The same interoperability considerations apply to R packages, which include native code that calls from C or from Fortran into the (same) Fortran interface of BLAS/LAPACK. There would have to be a commonly accepted C interface instead by the BLAS/LAPACK implementations, and all of these packages would have to be modified to use that interface. If we created such a C interface just inside R and asked all package maintainers to update their packages, we would still have the problem with substitution of external BLAS(/LAPACK) implementations at dynamic linking time.

Indeed, it would be very hard to identify these problems by testing, because at least now the crashes are quite rate (for the tail-call optimization, a number of conditions have to be met to cause memory corruption, first the tail optimization has to happen, then the number of arguments has to be so large (on x86) that the lengths are passed on stack and not in registers, we have to be lucky for the memory corruption to map to a crash, etc).

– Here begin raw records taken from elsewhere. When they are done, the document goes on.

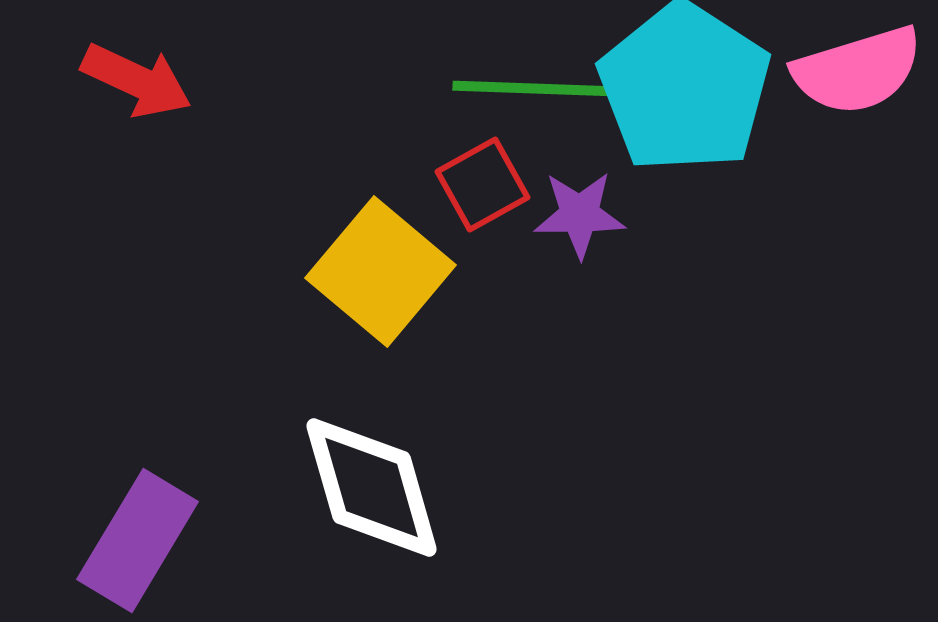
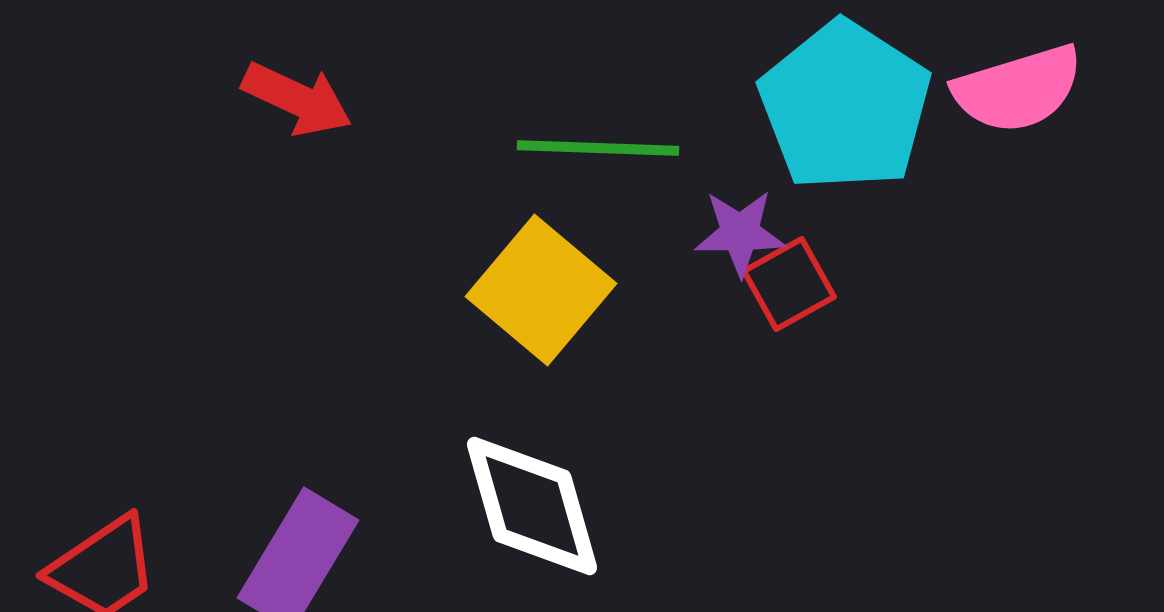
green line: (534, 88) -> (598, 148), moved
red square: (483, 184) -> (789, 284), moved

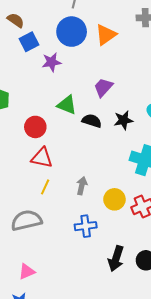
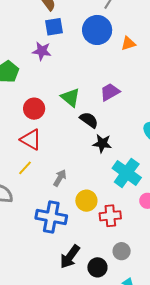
orange triangle: (106, 35) -> (128, 43), size x0.7
purple star: (51, 62) -> (42, 51), moved
black star: (123, 120) -> (102, 143), moved
blue cross: (86, 226) -> (51, 217), size x1.4

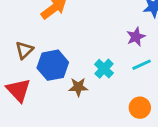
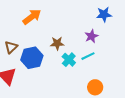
cyan line: (142, 65) -> (88, 56), moved
brown star: (78, 87) -> (57, 43), moved

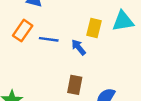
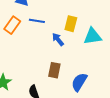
cyan triangle: (123, 21) -> (93, 36), moved
blue line: (49, 39) -> (37, 21), moved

So, any help we could get from you would be highly appreciated, be it just a compile option to keep the old behavior or an assurance that we are fine if we just disable the tail-call optimization. Appreciated by us but I believe also many others who use or develop BLAS/LAPACK, but may not have yet run into the problem, as they may not have been regularly testing bleeding-edge versions of compilers or may not have such a large code base to test as we have on CRAN.

Thanks
Tomas


On 4/24/19 11:32 PM, Thomas König wrote:
Hi,

I have tried to pinpoint potential problems which could lead to the
LAPACK issues that are currently seen in R.  I built the current R
trunk using

AR=gcc-ar RANLIB=gcc-ranlib ./configure --prefix=$HOME --enable-lto --enable-BLAS-shlib=no --without-recommended-packages

and used this to find problem areas.

There are quite a few warnings that were flagged, due to mismatches
in function types.

The prototypes that R has in its header files, for example BLAS.h,
are often not compatible with gfortran function declarations.  To take
one small example, in src/main/print.c, we have

void NORET F77_NAME(xerbla)(const char *srname, int *info)

so xerbla_ is defined with two arguments.

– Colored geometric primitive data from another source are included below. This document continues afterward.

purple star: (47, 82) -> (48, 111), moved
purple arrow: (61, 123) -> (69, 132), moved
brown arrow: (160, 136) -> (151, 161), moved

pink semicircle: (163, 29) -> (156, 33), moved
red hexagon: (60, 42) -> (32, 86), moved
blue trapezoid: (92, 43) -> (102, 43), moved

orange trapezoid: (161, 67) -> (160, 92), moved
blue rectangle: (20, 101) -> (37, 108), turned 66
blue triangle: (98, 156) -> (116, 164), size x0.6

However, gfortran passes string lengths as hidden arguments.
You can see this by compiling the small example

$ cat xer.f
      SUBROUTINE FOO
      INTEGER INFO
      CALL XERBLA ('FOO', INFO)
      END
$ gfortran -c -fdump-tree-original xer.f
$ cat xer.f.004t.original
foo ()
{
  integer(kind=4) info;

  xerbla (&"FOO"[1]{lb: 1 sz: 1}, &info, 3);
}

so here we have three arguments. This mismatch is flagged
by -Wlto-type-mismatch, which, for example, yields

print.c:1120:12: note: type 'void' should match type 'long int'
../../src/extra/blas/blas.f:357:20: warning: type of 'xerbla' does not match original declaration [-Wlto-type-mismatch]
  357 |          CALL XERBLA( 'DGBMV ', INFO )


So, why can gcc's r268992 / r269349 matter? Before these patches,
gfortran used the variadic calling convention for calling procedures
outside the current file, and the non-variadic calling convention for
calling procedures found in the current file.

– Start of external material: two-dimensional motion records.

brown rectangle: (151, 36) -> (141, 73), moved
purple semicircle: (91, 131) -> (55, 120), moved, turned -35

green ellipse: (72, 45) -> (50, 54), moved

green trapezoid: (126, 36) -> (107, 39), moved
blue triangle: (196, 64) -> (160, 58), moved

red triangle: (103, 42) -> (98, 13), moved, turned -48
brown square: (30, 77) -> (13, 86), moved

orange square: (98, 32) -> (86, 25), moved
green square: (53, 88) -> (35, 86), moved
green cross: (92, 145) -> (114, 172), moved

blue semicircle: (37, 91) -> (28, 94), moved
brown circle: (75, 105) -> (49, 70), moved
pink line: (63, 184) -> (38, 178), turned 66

Because the procedures were all compiled as non-variadic, the caller and
the calle's signature did not match if they were not in the same
source file, which is an ABI violation.

This violation manifested itself in https://gcc.gnu.org/PR87689 ,
where the the problem resulted in crashes on a primary gcc platform,
POWER.

How can this potentially affect R?  After the fix for PR87689,
gfortran's calls to external procedures are no longer variadic. It is
quite possible that, while this "works" most of the time, there
is a problem with a particular LAPACK routine, the call sequence
leading up to it or the procedures it calls.

How to fix this problem?  The only clear way I see is to fix this
on the R side, by adding the string lengths to the prototypes.
These are size_t (64 bit on 64-bit systems, 32 bit on 32-bit
systems).  You should then try to make --enable-lto pass
without any warnings.

Regarding LAPACK itself, the default build system for R builds
it as a shared library.  Offhand, I did not see any way to
build a *.a file instead, so I could not use LTO to check
for mismatched prototypes between R and LAPACK.

Of course, I cannot be sure that this is really the root cause
of the problem you are seeing,but it does seem to fit quite well.
I hope this analysis helps in resolving this.